Eu, mesma, vivo nesta praça há três anos, pouso, durmo e faço ninho nas árvores, sobrevoo os bancos e descanso nas estátuas que, aliás, ninguém mais olha e nem sabe de quem são. Ou seja, não fazemos mal a ninguém, mas eles alegam que somos sujas, que espalhamos doenças e deixamos tudo fedendo no final do dia. 

Essas acusações são absurdas e daqui do alto, meus amigos, eu vejo de tudo e um pouco mais até do que eu gostaria: é gente jogando bituca, latinha de refrigerante, papel de bala, sacola plástica, tudo no chão. Vejo sacos de lixo sendo largados de qualquer jeito, abertos, comida apodrecendo, resto de marmita esquecida. E nós é que somos sujas? Ora, se nós bicamos alguma coisa do chão, é porque os humanos jogaram ali primeiro.

E querem falar de doenças? Ah, me poupem! Já vi gente cuspindo no chão, deixando restos de comida no banco, urinando atrás das árvores sem nenhum pudor. E tem mais: vivem trazendo os cachorros para fazer necessidade por aqui e nem sempre limpam. 

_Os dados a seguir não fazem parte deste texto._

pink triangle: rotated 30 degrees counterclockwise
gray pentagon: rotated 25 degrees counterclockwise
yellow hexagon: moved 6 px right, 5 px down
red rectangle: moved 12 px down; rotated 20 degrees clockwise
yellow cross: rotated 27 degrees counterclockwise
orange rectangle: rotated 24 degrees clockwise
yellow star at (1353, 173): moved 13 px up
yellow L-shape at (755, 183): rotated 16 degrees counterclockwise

Pois bem. Agora vamos para uma parte que fico ofendidíssima: o mau cheiro. Já falei do lixo que deixam jogado nas praças, né? Isso não conta? Mas piora e vou te fazer uma boa pergunta: você já entrou naquele banheiro público que tem ali na praça? Misericócó, como diz um amigo meu, o Thiago. Toda praça tem um banheiro público horrível para chamar de seu e os prefeitos deviam fazer suas necessidades ali todo dia para saber o que é mau cheiro.

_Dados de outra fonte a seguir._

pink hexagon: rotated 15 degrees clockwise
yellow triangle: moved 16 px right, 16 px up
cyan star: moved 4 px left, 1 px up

Pois bem, e não acabou porque quando me provocam, sai de baixo. Não é só cocô que eu solto nos carros não. Solto o bico mesmo.

As prefeituras dizem que querem melhorar as praças tirando a gente daqui. Mas quem é que vai resolver os verdadeiros problemas? Porque eu já disse que vejo tudo do alto e é bem fácil enxergar por aqui os moços novos que vêm se entorpecer na madrugada. Também vejo as brigas que estouram sem motivo, os moradores que dormem encolhidos nos bancos, tentando se cobrir com papelão, porque muitas vezes são deixados de lado pelas famílias e pelo poder público. 

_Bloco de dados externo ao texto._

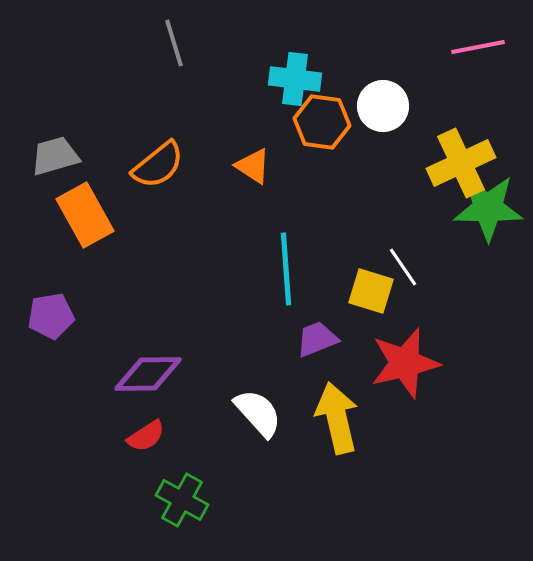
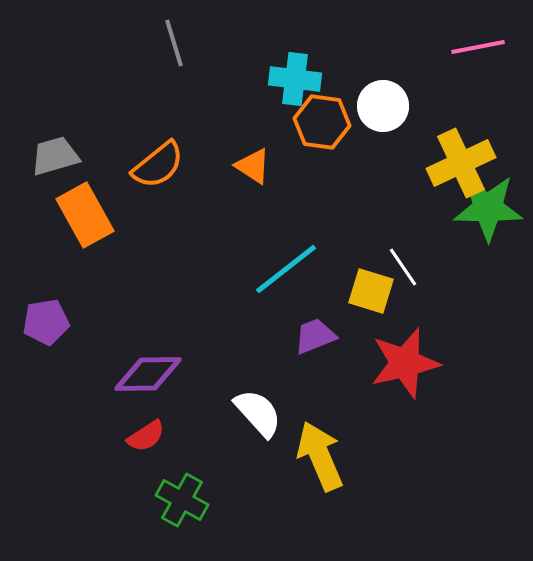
cyan line: rotated 56 degrees clockwise
purple pentagon: moved 5 px left, 6 px down
purple trapezoid: moved 2 px left, 3 px up
yellow arrow: moved 17 px left, 38 px down; rotated 10 degrees counterclockwise
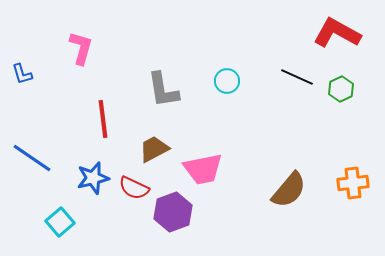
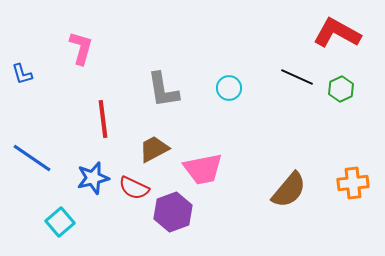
cyan circle: moved 2 px right, 7 px down
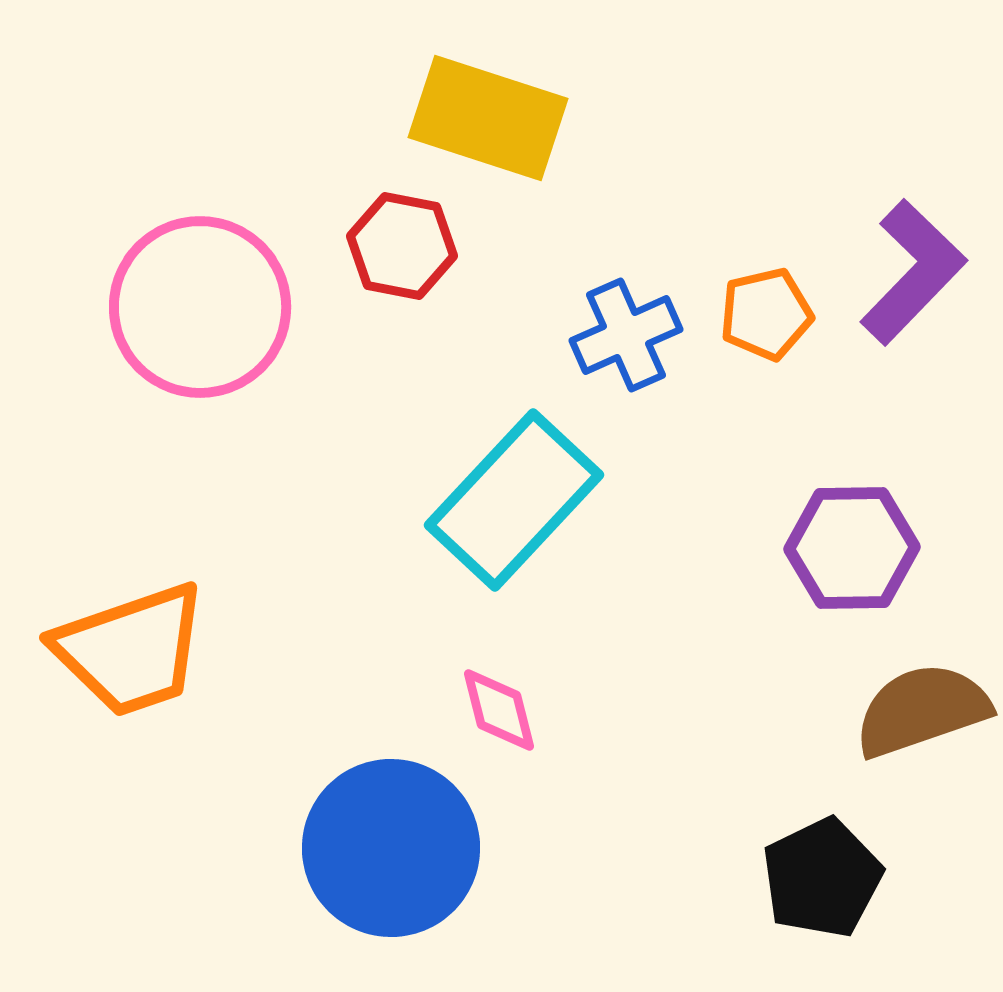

Fora as luzes queimadas que fazem com que algumas praças virem verdadeiras emboscadas para os moradores. Isso não é problema? Para alguns, claaaaro, que não! Em vez de resolver isso, decidiram que o problema somos nós, as penosas.

Se tem uma coisa que vive sendo abandonada nas cidades por aí são as praças públicas e deveria ser o contrário. Deveriam ser espaços públicos de lazer para toda família, com música, alegria, esporte e descanso. E se querem uma praça limpa e segura, talvez devessem olhar primeiro para o que os próprios humanos fazem. Tenho pena desse povo que não se enxerga. Muitas penas, aliás.